▶ _What to do_
Copy the lines below verbatim. Begin with the first and end with the line containing "endometrial cancer stained".

▶ _Available data_
—————

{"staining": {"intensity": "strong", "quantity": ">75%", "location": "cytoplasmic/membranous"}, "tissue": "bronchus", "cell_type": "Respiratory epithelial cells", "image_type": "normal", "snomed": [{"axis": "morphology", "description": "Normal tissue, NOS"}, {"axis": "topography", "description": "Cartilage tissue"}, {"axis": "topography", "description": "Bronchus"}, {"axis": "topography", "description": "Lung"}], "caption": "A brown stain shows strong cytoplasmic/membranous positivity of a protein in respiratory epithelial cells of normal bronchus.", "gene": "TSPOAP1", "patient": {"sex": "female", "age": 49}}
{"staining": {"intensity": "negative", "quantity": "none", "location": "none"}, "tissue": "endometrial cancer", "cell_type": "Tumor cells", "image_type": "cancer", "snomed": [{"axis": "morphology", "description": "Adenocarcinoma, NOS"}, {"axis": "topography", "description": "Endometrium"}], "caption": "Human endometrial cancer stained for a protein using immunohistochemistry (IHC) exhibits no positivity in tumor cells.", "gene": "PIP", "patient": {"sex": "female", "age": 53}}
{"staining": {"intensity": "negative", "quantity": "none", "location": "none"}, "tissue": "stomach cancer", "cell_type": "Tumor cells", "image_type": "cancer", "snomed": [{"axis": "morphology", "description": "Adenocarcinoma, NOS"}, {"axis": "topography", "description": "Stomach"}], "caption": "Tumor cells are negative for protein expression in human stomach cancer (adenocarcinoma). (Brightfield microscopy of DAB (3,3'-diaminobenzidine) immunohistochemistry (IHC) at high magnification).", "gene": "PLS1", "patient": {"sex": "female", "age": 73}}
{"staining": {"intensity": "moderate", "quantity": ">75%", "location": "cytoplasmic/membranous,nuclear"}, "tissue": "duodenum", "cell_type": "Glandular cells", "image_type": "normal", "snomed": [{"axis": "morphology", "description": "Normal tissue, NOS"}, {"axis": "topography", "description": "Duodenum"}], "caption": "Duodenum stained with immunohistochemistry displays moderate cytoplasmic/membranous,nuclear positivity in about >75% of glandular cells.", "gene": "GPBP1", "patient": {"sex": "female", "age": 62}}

—————

▶ _Response_
{"staining": {"intensity": "strong", "quantity": ">75%", "location": "cytoplasmic/membranous"}, "tissue": "bronchus", "cell_type": "Respiratory epithelial cells", "image_type": "normal", "snomed": [{"axis": "morphology", "description": "Normal tissue, NOS"}, {"axis": "topography", "description": "Cartilage tissue"}, {"axis": "topography", "description": "Bronchus"}, {"axis": "topography", "description": "Lung"}], "caption": "A brown stain shows strong cytoplasmic/membranous positivity of a protein in respiratory epithelial cells of normal bronchus.", "gene": "TSPOAP1", "patient": {"sex": "female", "age": 49}}
{"staining": {"intensity": "negative", "quantity": "none", "location": "none"}, "tissue": "endometrial cancer", "cell_type": "Tumor cells", "image_type": "cancer", "snomed": [{"axis": "morphology", "description": "Adenocarcinoma, NOS"}, {"axis": "topography", "description": "Endometrium"}], "caption": "Human endometrial cancer stained for a protein using immunohistochemistry (IHC) exhibits no positivity in tumor cells.", "gene": "PIP", "patient": {"sex": "female", "age": 53}}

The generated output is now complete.